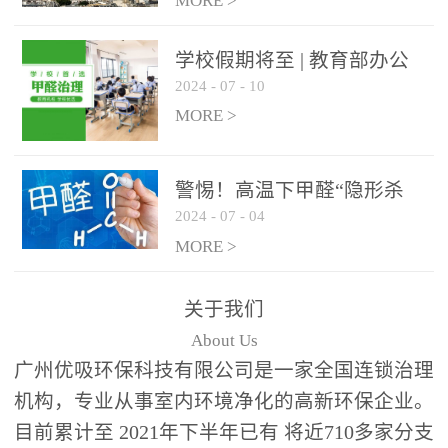
绿色家居
MORE >
学校假期将至 | 教育部办公
2024
-
07
-
10
厅关于加强学校新建校舍室
内空气质量管理通知
MORE >
警惕！高温下甲醛“隐形杀
2024
-
07
-
04
手”来袭，你的家安全吗？
MORE >
关于我们
About Us
广州优吸环保科技有限公司是一家全国连锁治理
机构，专业从事室内环境净化的高新环保企业。
目前累计至 2021年下半年已有 将近710多家分支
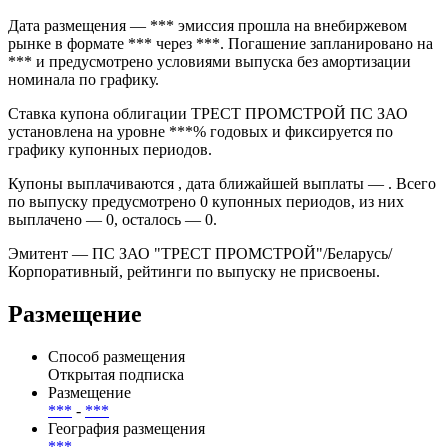
30dec2010, BYR (08) выпуск компании «ПС ЗАО "ТРЕСТ
ПРОМСТРОЙ"» объёмом 2 967 420 000,00 BYR в обращении
на внебиржевом рынке. Выпуск имеет номинал 5 415 000
BYR и торгуется как самостоятельный долговой инструмент.
Дата размещения — *** эмиссия прошла на внебиржевом
рынке в формате *** через ***. Погашение запланировано на
*** и предусмотрено условиями выпуска без амортизации
номинала по графику.
Ставка купона облигации ТРЕСТ ПРОМСТРОЙ ПС ЗАО
установлена на уровне ***% годовых и фиксируется по
графику купонных периодов.
Купоны выплачиваются , дата ближайшей выплаты — . Всего
по выпуску предусмотрено 0 купонных периодов, из них
выплачено — 0, осталось — 0.
Эмитент — ПС ЗАО "ТРЕСТ ПРОМСТРОЙ"/Беларусь/
Корпоративный, рейтинги по выпуску не присвоены.
Размещение
Способ размещения
Открытая подписка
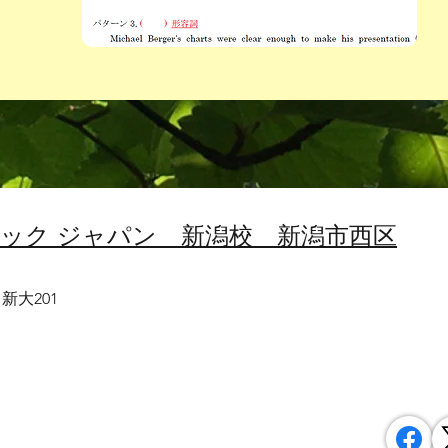
エック ジャパン 新潟校 新潟市西区
新大201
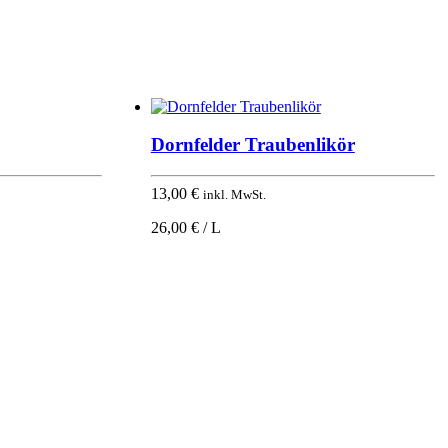
Dornfelder Traubenlikör
13,00
€
inkl. MwSt.
26,00 € / L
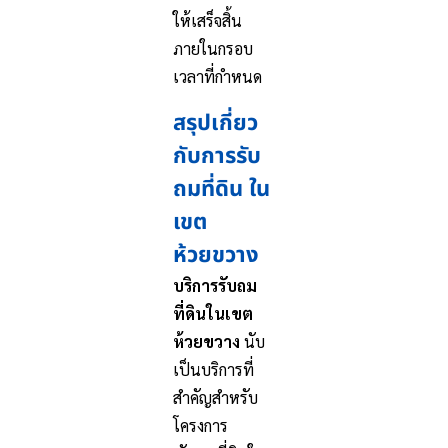
ให้เสร็จสิ้น
ภายในกรอบ
เวลาที่กำหนด
สรุปเกี่ยว
กับการรับ
ถมที่ดิน ใน
เขต
ห้วยขวาง
บริการรับถม
ที่ดินในเขต
ห้วยขวาง
นับ
เป็นบริการที่
สำคัญสำหรับ
โครงการ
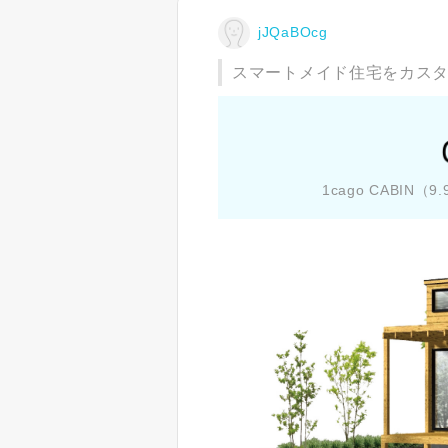
jJQaBOcg
スマートメイド住宅をカス
1cago CABIN（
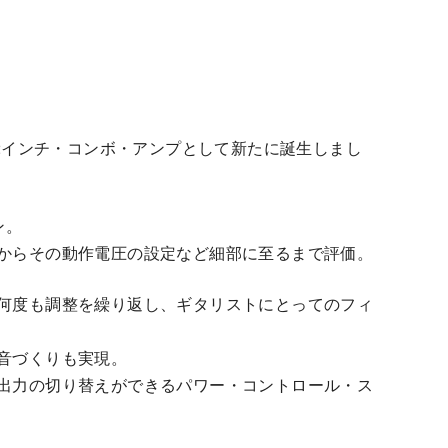
 12インチ・コンボ・アンプとして新たに誕生しまし
ン。
からその動作電圧の設定など細部に至るまで評価。
何度も調整を繰り返し、ギタリストにとってのフィ
音づくりも実現。
出力の切り替えができるパワー・コントロール・ス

**ACTION ITEM:** Report each line from the rows above that contains the string "размещения".

**ANSWER TO THE PROBLEM:**
Дата размещения — *** эмиссия прошла на внебиржевом
Способ размещения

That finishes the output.